Fix: Define NATURAL_LIP_SYNC_CONFIG as a stable module-level constant (as in Step 4) and pass that same reference. Because the SDK taps audio at its playback point, the mouth cannot drift ahead of the speech once the config is stable.

Audio Not Playing in Browser

Symptom: Avatar moves its mouth but no sound comes out, or you see a console error about autoplay.

Cause: Browser autoplay policy blocks audio without a user gesture, and an AudioContext created after an await starts suspended.

Fix: Always trigger speech from a user interaction, and create the PCM player synchronously inside the click — before any await:

// Will not work — no user gesture, context starts suspended
useEffect(() => { speak(); }, []);

// Works — player created in the click handler, before the fetch await
<button onClick={() => speak()}>Speak</button>

What to Build Next

You have a talking avatar running. Here is what to explore next:

  1. Add ElevenLabs voice to your avatar — Connect a full ElevenLabs Conversational AI agent for production-quality, two-way speech
  2. Create your own brand mascot — Replace the default character with your brand's custom animated mascot
  3. Understand real-time avatar performance — Optimize for under 500ms latency in production deployments
  4. Explore the full 2D Avatar SDK — Complete SDK reference with advanced features and configuration

Frequently Asked Questions

What is an avatar SDK?

An avatar SDK is a developer toolkit that lets you embed animated, talking characters into web and mobile apps. Mascotbot's avatar SDK specializes in 2D animated mascots with real-time lip sync and voice AI integration — install from the registry and render a React component in under 10 minutes. The lip-sync engine is a licensed ML model delivered from the Mascotbot edge that then runs on-device in the browser, so no 3D modeling or animation skills are required.

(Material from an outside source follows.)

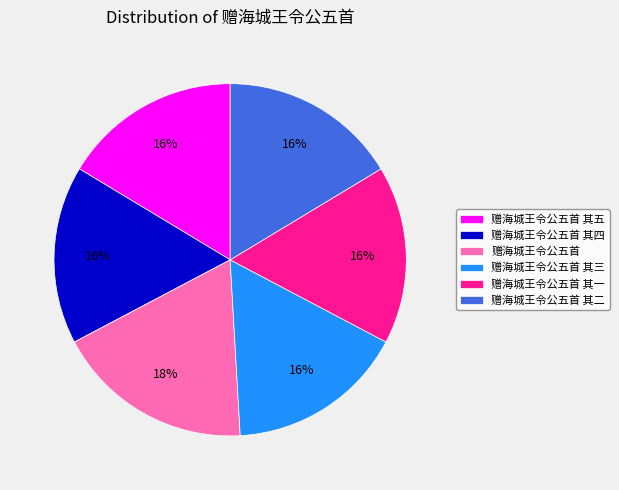

Combined, do 赠海城王令公五首 and 赠海城王令公五首 其五 account for over 50%?

No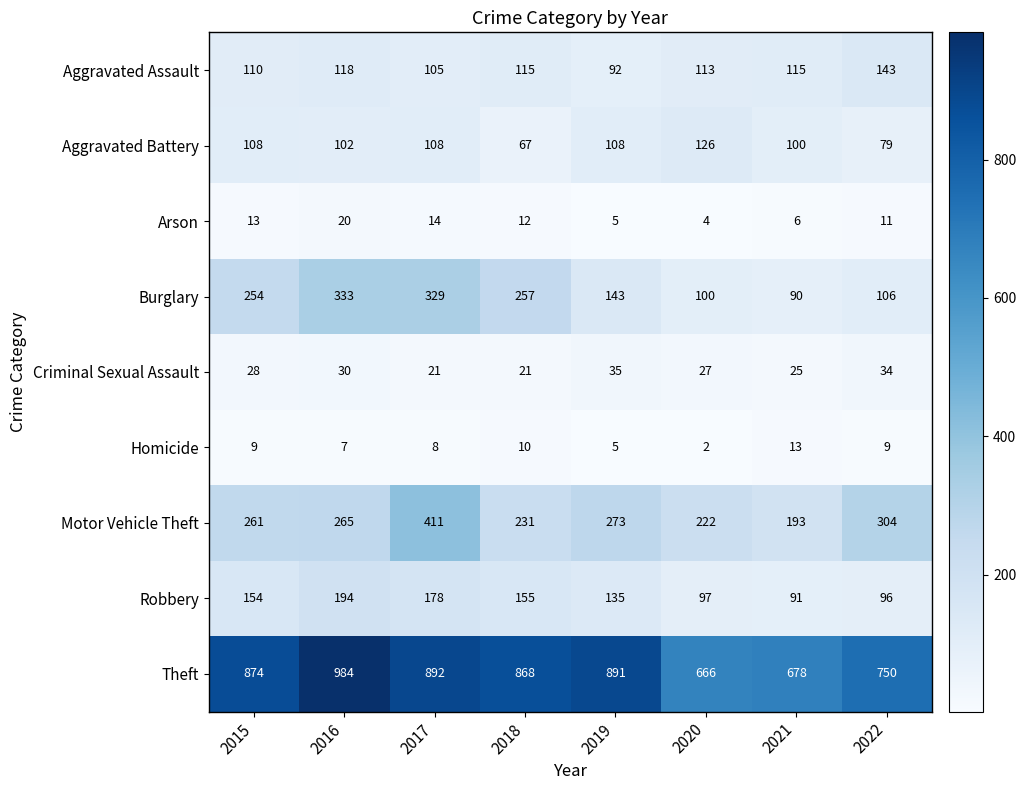

Which series changed the most between 2015 and 2019?

Burglary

How much does an avatar SDK cost?

Mascotbot's avatar SDK uses per-minute pricing starting at approximately $0.04 per minute of rendered speech, which is 3-5x cheaper than video-based alternatives like HeyGen ($0.10–0.20/min) or D-ID (~$0.15/min). There is a free tier to start with. For exact plan tiers and volume discounts, see mascot.bot/pricing.

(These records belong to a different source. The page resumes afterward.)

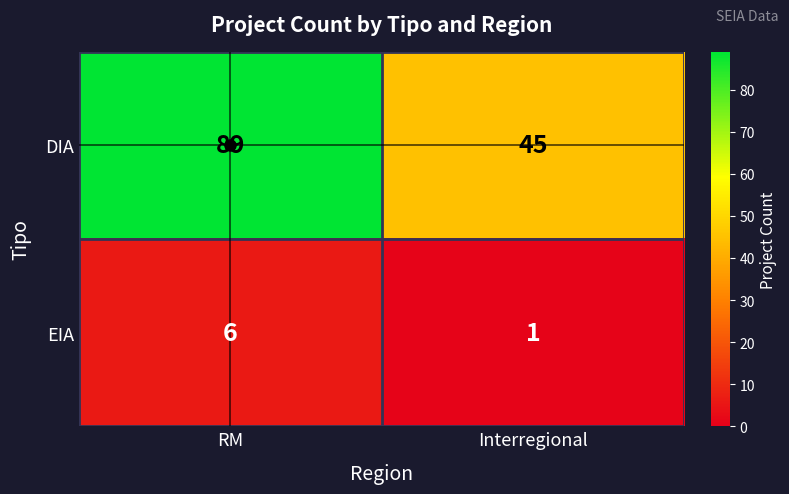

List the series in order of their overall mean, lowest first.

EIA, DIA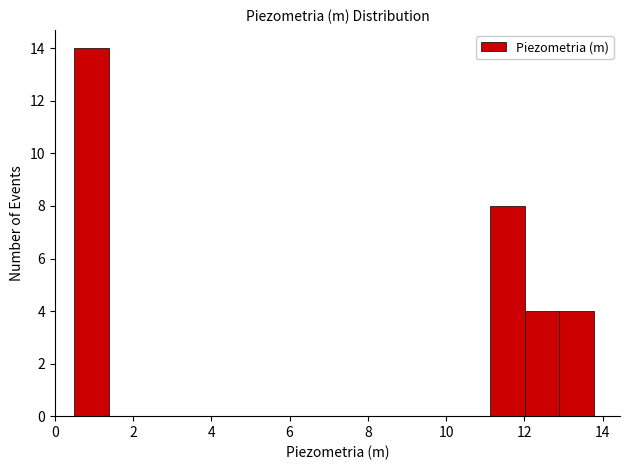

Reading left to right, list every bar in this chart as the range it spans on the x-axis followed by its height. Neither the bar edges nor the heights are printed on the chart, so give them approximately, as read against the axes.

0.6 to 1.4: 14
1.4 to 2.2: 0
2.2 to 3.2: 0
3.2 to 4.0: 0
4.0 to 5.0: 0
5.0 to 5.8: 0
5.8 to 6.6: 0
6.6 to 7.6: 0
7.6 to 8.4: 0
8.4 to 9.4: 0
9.4 to 10.2: 0
10.2 to 11.2: 0
11.2 to 12.0: 8
12.0 to 12.8: 4
12.8 to 13.8: 4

Can I use my own character with the avatar SDK?

Yes. Mascotbot supports custom Rive characters. Design your own brand mascot in Rive, export it as a .riv file, and point <Mascot src> at it. Your character needs an artboard named Character, a state machine named mascotStateMachine, and mouth number inputs 100118; optional is_speaking and stress inputs add life. See our Custom Brand Mascot guide for the full workflow.

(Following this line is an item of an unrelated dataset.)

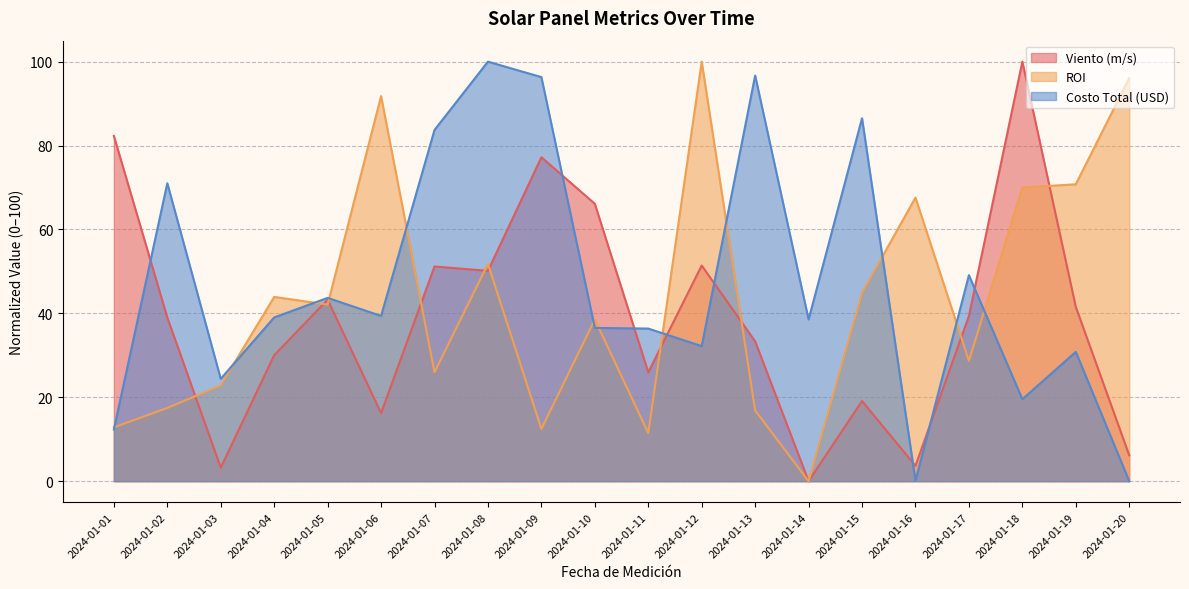

How many lines are shown in the chart?

3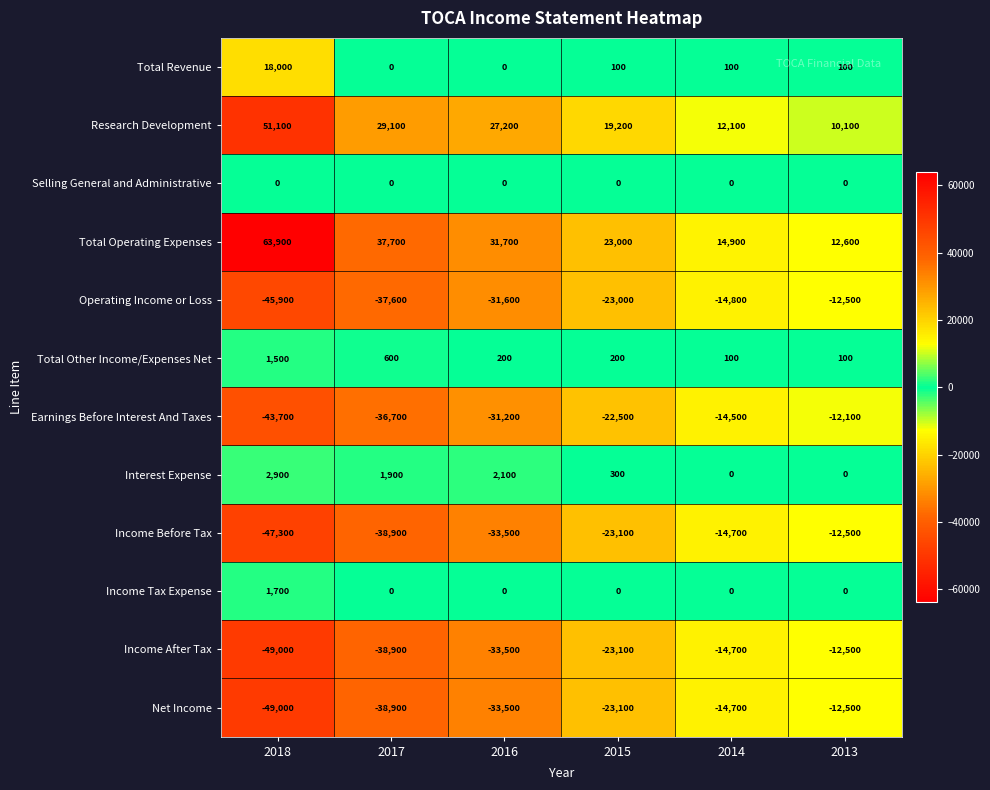

How many data points does each series have?

6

What is the difference between an avatar SDK and an avatar API?

This is a hybrid architecture. The avatar SDK is a client-side toolkit (React component, Flutter widget, vanilla JS) that renders the avatar and runs the licensed lip-sync model on-device, in the browser. The Mascotbot edge does exactly three things: it authorizes your license key, delivers the licensed model and assets (the WebAssembly runtime) on first load, and meters your usage — a background refresh keeps the license live. It does not synthesize voice and is never in the audio path: once the model is delivered, the audio you play stays local and visemes are inferred on-device, so audio and visemes never round-trip to a Mascotbot server. You install the SDK in your frontend and it does the licensing handshake automatically.

How do I integrate an avatar SDK with React?

Add the private registry to .npmrc, run pnpm add @mascotbot/react @rive-app/react-webgl2 @rive-app/webgl2, wrap your app with <MascotProvider apiKey>, and render a single <Mascot src="/character.riv" stateMachine="mascotStateMachine" />. The full render is under 20 lines — see Step 3 above for the complete implementation.